Studi: Hantaman Asteroid Pembunuh Dinosaurus Hasilkan Tsunami Setinggi 4,5 Km
·waktu baca 3 menit

Sekitar 66 juta tahun yang lalu atau tepatnya pada zaman dinosaurus, Bumi pernah dihantam asteroid raksasa yang memicu tsunami berukuran jumbo dengan gelombang 1,6 km di Teluk Meksiko dan menyebar ke seluruh dunia.
Para peneliti menemukan bukti tsunami besar ini setelah menganalisis inti dari lebih 100 situs di seluruh dunia dan membuat model gelombang mengerian dampak asteroid di Semananjung Yucatan, Meksiko.
"Tsunami ini cukup kuat untuk mengganggu dan mengikis sedimen di cekungan laut di belahan dunia," kata Molly Range, penulis utama penelitian yang melakukan studi pemodelan untuk tesis master di Departemen Ilmu Bumi dan Lingkungan di University of Michigan sebagaimana dikutip Science Alert.
Berdasarkan temuan sebelumnya, tim membuat model simulasi asteroid berukuran 14 km dan meluncur dengan kecepatan 43.500 km atau 35 kali kecepatan suara saat menghantam Bumi. Hantaman itu memusnahkan hampir seluruh makhluk hidup di Bumi termasuk dinosaurus dan sekitar tiga perempat dari semua spesies tumbuhan dan hewan.
Banyak dampak yang bisa ditimbulkan dari hantaman asteroid, seperti memicu panas ekstrem dari api yang dikeluarkan asteroid, menghancurkan bebatuan kaya belerang sehingga menyebabkan hujan asam mematikan, dan dingin ekstrem yang terjadi secara global dan berlangsung sangat lama.
Untuk mempelajari lebih lanjut tsunami akibat hantaman asteroid zaman dinosaurus, Range dan timnya meneliti geologi Bumi dan berhasil menganalisis 120 sedimen laut yang terbentuk tepat sebelum dan sesudah peristiwa kepunahan massal terjadi yang menandai akhir periode Kapur.
Hasil simulasi mereka menemukan, energi awal dari tsunami tersebut mencapai 30.000 kali lebih besar dari energi yang dikeluarkan tsunami Aceh pada Desember 2004 yang menewaskan lebih dari 230.000 orang. Hantaman asteroid menciptakan kawah Chicxulub selebar 100 km dan mengeluarkan awan debu dan jelaga ke atmosfer.
Dalam waktu 2,5 menit pasca-hantaman, air laut mulai naik dan menciptakan gelombang dahsyat setinggi 4,5 km. Gelombang itu dengan cepat menyebarkan ke seluruh dunia, menyapu seluruh makhluk yang ada di dekatnya.
Sekitar 10 menit kemudian, gelombang kedua setinggi 1,5 km berjarak 137 km dari lokasi hantaman asteroid muncul dan menyapu teluk ke segala arah. 1 jam kemudian, tsunami mulai surut dan meninggalkan Teluk Meksiko seperti gelombang bergerak ke arah Atlantik Utara.
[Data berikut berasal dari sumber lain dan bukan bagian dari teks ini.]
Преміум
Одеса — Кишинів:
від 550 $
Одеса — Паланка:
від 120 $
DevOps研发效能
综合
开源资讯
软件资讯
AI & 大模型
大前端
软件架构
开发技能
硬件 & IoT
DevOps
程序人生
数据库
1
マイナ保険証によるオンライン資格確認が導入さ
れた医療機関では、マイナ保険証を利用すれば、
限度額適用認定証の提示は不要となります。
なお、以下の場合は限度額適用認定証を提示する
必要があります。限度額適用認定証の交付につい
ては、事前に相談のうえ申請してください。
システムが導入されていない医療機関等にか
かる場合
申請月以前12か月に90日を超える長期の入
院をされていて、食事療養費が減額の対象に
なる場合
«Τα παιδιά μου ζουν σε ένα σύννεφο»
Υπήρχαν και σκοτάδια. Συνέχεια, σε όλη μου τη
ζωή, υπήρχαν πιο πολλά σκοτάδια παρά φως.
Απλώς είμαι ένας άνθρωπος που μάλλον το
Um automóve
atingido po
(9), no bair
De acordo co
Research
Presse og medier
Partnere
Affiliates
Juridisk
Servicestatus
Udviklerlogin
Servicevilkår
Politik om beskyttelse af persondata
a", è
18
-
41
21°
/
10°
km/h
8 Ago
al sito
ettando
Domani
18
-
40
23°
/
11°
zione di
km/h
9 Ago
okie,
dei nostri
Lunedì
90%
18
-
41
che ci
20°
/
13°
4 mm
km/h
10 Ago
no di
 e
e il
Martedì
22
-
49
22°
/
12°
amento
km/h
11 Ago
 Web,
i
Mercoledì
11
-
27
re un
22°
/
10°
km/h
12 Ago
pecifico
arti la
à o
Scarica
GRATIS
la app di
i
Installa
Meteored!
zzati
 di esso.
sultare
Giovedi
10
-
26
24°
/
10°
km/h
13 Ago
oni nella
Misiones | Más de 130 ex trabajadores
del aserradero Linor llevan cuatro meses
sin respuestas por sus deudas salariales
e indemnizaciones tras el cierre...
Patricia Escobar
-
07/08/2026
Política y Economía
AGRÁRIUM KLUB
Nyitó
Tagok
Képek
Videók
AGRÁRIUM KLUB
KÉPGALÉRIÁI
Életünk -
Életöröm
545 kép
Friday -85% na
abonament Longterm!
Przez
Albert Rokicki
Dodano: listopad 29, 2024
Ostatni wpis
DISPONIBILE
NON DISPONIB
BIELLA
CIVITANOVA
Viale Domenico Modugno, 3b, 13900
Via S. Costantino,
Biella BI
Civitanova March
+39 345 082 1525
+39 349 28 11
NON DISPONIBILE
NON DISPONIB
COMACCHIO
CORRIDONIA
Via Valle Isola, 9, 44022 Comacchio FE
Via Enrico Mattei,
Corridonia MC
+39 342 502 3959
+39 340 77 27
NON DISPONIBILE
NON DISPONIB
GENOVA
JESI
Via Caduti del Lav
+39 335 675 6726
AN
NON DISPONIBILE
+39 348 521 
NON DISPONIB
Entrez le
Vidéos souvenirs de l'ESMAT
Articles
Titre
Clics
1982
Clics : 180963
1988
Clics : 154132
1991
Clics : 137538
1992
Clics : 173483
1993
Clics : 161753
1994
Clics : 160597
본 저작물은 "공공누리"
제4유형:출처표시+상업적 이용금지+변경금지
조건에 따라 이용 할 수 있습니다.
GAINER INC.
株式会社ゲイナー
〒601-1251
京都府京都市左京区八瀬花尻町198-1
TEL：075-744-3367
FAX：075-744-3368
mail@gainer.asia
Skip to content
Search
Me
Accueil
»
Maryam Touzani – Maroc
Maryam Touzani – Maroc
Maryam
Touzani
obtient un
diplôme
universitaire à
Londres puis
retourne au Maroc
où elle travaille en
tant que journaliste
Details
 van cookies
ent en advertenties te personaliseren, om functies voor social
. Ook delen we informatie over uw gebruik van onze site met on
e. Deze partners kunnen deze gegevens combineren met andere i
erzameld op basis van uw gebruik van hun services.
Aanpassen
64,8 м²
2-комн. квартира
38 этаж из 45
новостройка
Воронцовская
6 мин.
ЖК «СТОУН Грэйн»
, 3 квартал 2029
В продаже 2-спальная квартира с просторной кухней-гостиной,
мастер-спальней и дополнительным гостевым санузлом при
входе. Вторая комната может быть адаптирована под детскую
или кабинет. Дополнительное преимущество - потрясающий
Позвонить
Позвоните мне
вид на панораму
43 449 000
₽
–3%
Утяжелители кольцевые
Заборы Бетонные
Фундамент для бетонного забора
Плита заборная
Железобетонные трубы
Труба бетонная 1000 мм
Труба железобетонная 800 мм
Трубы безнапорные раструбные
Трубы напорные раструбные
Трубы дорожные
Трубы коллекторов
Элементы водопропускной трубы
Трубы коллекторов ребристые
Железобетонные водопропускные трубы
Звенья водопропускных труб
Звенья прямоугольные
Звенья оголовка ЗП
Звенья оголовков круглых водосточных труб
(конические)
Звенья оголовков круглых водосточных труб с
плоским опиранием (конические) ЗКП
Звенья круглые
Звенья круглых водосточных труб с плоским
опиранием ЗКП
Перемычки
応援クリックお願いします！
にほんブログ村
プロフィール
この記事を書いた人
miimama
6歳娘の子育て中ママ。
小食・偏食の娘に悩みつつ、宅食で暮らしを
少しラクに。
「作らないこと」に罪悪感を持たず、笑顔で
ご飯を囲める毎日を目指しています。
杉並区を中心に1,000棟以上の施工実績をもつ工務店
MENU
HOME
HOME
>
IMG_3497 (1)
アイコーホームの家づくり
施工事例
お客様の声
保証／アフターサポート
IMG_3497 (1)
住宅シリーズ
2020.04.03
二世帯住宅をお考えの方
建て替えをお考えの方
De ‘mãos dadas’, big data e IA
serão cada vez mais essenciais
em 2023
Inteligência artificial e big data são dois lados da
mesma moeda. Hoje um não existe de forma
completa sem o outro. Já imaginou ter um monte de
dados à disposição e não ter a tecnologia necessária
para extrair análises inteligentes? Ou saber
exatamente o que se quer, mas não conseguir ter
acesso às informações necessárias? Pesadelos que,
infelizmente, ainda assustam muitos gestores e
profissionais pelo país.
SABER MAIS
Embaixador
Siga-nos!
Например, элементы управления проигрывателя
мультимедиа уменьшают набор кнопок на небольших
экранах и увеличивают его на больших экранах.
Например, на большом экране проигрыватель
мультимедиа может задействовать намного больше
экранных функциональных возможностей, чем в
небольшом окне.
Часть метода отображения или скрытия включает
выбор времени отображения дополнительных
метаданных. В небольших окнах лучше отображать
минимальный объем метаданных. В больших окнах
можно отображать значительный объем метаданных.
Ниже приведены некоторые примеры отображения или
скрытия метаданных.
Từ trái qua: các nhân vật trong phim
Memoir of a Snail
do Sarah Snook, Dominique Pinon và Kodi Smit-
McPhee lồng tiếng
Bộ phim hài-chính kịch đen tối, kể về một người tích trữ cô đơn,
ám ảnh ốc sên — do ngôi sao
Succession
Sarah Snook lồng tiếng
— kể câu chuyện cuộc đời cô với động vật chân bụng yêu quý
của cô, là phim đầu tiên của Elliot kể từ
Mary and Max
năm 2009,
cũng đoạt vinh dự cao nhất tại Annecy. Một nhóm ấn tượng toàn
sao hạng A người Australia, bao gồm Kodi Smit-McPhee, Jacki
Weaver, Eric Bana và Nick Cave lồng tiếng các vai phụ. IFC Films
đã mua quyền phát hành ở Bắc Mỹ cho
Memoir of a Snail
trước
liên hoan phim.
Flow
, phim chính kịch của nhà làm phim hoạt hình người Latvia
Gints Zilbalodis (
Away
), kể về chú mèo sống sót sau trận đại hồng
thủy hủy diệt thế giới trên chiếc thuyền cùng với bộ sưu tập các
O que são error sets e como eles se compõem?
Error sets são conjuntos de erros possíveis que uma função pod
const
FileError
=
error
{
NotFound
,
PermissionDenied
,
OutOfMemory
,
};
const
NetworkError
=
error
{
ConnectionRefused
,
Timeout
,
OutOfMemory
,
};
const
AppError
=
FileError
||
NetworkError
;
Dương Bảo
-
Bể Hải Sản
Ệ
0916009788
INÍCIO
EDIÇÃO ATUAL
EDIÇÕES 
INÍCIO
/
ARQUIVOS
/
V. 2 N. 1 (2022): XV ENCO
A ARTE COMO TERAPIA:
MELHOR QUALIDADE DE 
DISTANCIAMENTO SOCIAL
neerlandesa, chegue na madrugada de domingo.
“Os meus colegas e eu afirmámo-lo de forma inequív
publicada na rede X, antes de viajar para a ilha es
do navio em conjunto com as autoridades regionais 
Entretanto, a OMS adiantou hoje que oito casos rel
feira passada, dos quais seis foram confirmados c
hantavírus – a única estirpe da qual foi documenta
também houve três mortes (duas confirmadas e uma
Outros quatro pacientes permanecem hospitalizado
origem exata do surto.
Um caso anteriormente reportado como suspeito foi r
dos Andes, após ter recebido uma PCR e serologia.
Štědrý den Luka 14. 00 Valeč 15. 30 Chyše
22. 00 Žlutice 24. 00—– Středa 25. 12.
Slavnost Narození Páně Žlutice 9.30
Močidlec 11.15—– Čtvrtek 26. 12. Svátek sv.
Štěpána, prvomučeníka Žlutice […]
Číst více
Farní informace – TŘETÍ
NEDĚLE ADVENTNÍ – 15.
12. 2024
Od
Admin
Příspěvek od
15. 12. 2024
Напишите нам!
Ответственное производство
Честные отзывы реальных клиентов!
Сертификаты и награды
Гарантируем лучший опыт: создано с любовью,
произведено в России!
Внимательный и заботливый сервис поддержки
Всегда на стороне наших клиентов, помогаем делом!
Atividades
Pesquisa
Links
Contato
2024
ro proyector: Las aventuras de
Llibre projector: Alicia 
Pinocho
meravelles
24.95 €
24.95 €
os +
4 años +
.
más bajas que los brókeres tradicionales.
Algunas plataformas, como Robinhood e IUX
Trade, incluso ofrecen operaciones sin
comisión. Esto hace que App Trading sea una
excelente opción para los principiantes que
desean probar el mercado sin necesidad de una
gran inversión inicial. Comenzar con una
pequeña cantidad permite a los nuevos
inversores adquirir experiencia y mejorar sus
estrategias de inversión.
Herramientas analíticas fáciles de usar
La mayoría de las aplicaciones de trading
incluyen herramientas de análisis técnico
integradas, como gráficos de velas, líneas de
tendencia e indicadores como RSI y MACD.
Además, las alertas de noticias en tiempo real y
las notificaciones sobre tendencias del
Dan 4 jam berlalu, tsunami mulai melewati Central American Seaway– sebuah jalur yang memisahkan Amerika Utara dan Amerika Selatan– menuju Pasifik.
Dalam waktu satu hari, gelombang telah melewati sebagian besar Pasifik dan Atlantik, memasuki Samudra Hindia dari kedua sisi, dan menyentuh sebagian besar garis pantai dunia dalam waktu 48 jam.
Adapun wilayah yang lolos dari gelombang tsunami adalah Atlantik Selatan, Pasifik Utara, Samudra Hindia dan Laut Mediterania. Simulasi Range menunjukkan kecepatan air di daerah-daerah tersebut kurang dari 0,6 km/jam.
Tim bahkan menemukan endapan batuan akibat peristiwa hantaman asteroid di pulau utara dan selatan Selandia Baru bagian timur, yang berjarak lebih dari 12.000 km dari kawah Chicxulub di Meksiko.
"Kami merasa endapan ini merekam efek dari dampak tsunami, dan ini mungkin konfirmasi paling jelas tentang signifikansi global dari peristiwa ini," kata Range.